Casual approach to performance reviews: Effective performance reviews are aligned with job descriptions; however, these need effort, or in truth use hard-to-measure criteria, include no training, and have opaque evaluation parameters. Companies must better these practices, and employees too should keep track of their performance.
Inadequate compensation for promotions: Hikes for outperforming internal employees are often capped arbitrarily, even though hiring an external candidate could entail a higher overall cost than adequately compensating a proven internal candidate.
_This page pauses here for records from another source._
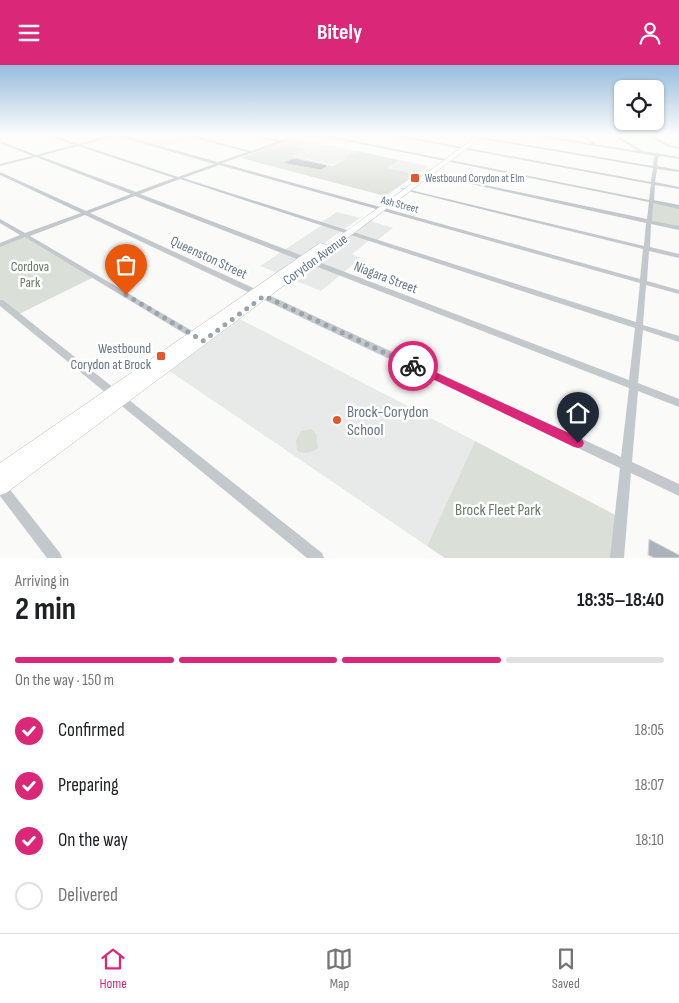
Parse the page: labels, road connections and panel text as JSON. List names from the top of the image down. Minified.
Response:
{"streets":{"main road":["Corydon Avenue"],"street":["Ash Street","Queenston Street","Niagara Street"]},"crossings":[["Ash Street","Corydon Avenue"],["Queenston Street","Corydon Avenue"],["Corydon Avenue","Niagara Street"]],"parks":["Cordova Park","Brock Fleet Park"],"places":{"transit":["Westbound Corydon at Elm","Westbound Corydon at Brock"],"other":["Brock-Corydon School"]},"page":{"header":"Bitely","heading":["2 min","Arriving in","18:35–18:40"],"bar":"On the way · 150 m","list":[["Confirmed","18:05"],["Preparing","18:07"],["On the way","18:10"],"Delivered"],"tabs":["Home","Map","Saved"]}}
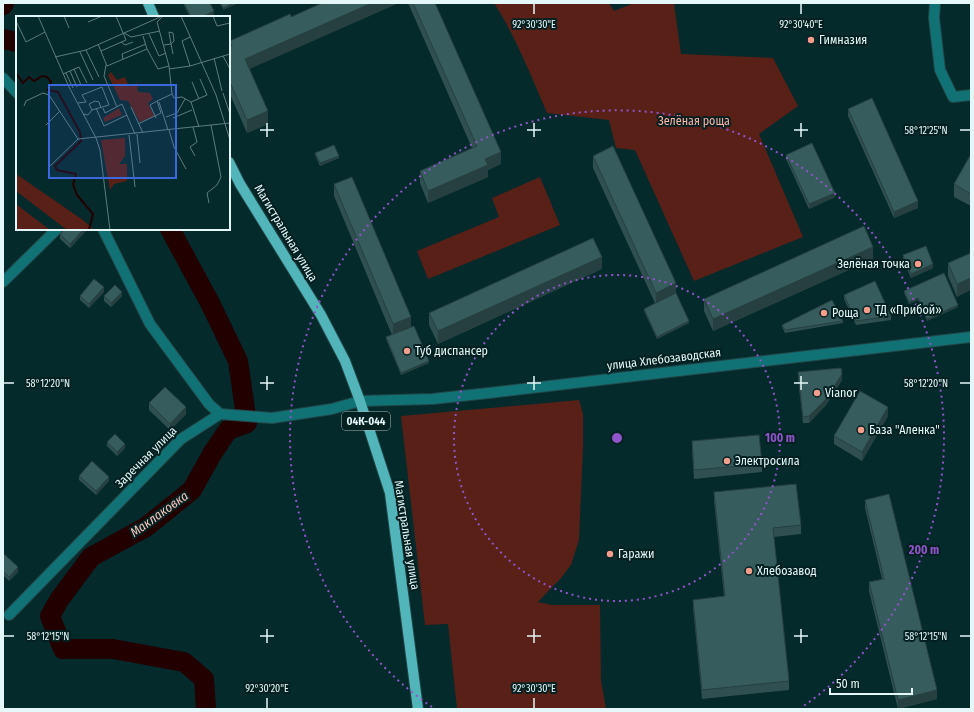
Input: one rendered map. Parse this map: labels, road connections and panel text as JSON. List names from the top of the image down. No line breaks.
{"streets":{"main road":["Магистральная улица","04К-044"],"street":["улица Хлебозаводская","Заречная улица"]},"crossings":[["Магистральная улица","улица Хлебозаводская"],["улица Хлебозаводская","Заречная улица"]],"water":["Маклаковка"],"parks":["Зелёная роща"],"places":["Гимназия","Зелёная точка","ТД «Прибой»","Роща","Туб диспансер","Vianor","База \"Аленка\"","Электросила","Гаражи","Хлебозавод"],"scale_bar":"50 m","coordinates":["92°30'30\"E","92°30'40\"E","58°12'25\"N","58°12'20\"N","58°12'15\"N","92°30'20\"E"],"rings":["100 m","200 m"]}
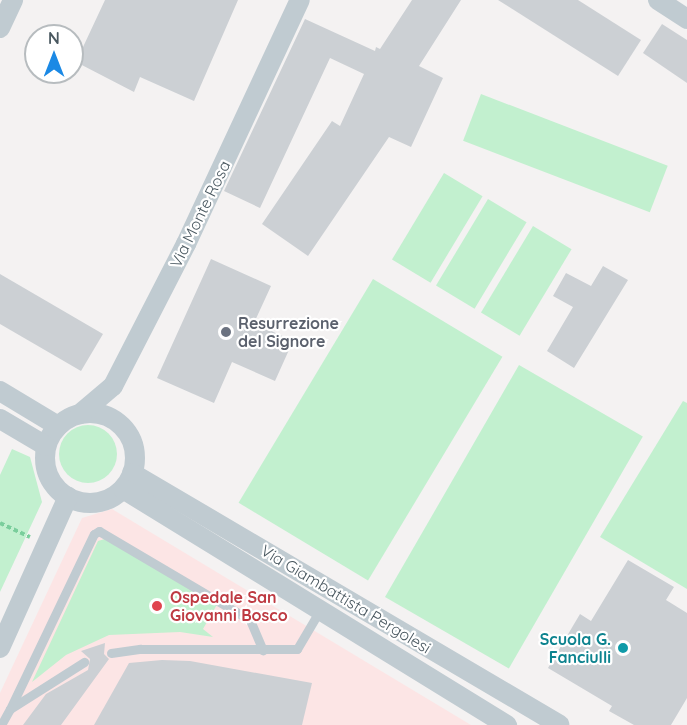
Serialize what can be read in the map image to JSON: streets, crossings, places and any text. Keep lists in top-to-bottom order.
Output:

It often leaves joining another company as the only way to get a proper hike.
Rewards that please all but excite few: Rewards often tend to be distributed between all employees, rather than giving extra consideration to those who rise to the top. Without proper incentives, employees will slowly but surely just regress to an average level of performance.
Negative work culture: Poor diversity suppresses certain groups or inhibits their success, and could drive talented people away to a place where there is more employee engagement and appreciation.
According to Gallup, 70 percent of employees are disengaged at work.
Social media has made calling out such employers easier, and employees will seek workplaces whose values align with their own.
Unsuitable handling of difficult employees: Difficult employees often get the easy way out, being transferred to different teams rather than being put through performance improvement plans or being terminated. Masking the consequent excess workload for existing team members as reward for good work only serves to discourage them.
No attempts to upskill or reskill: Technology has been advancing at a record pace even ahead of the pandemic, and status quos had been proven to be unsustainable in the long term. Top 10 jobs, for instance, change every few years, with old ones often ceasing to even exist. Employees require reinvention, for which they require opportunities to upskill or reskill.
Short-term focus: Companies often focus on short-term gains instead of long-term solutions, and a company that does not evolve in a future-ready direction, its talented people will start to look elsewhere.
Complacent reactions to market movements: No business is in truth too big to fail, and restrictive internal systems make adaptability and agility difficult to implement. Having to toe the regular line is a surefire way to crush motivation.
An exiting employee may seem like a surprise, but is often the culmination of a slow buildup ignored over time. The following are some proactive measures that could help workers enjoy work and appreciate the organization and its leadership:
Dos and don’ts of retaining great talent
Bringing about change that leads to measurable improvement in retention of talented people requires effort and time from top leaders. They must be closely clued in to the happenings across organizational levels, as they cannot really cross the bridge when they come to it in the case of their most talented people. This is the only way to develop a credible reputation by doing developement of talent, not an ignorer of it.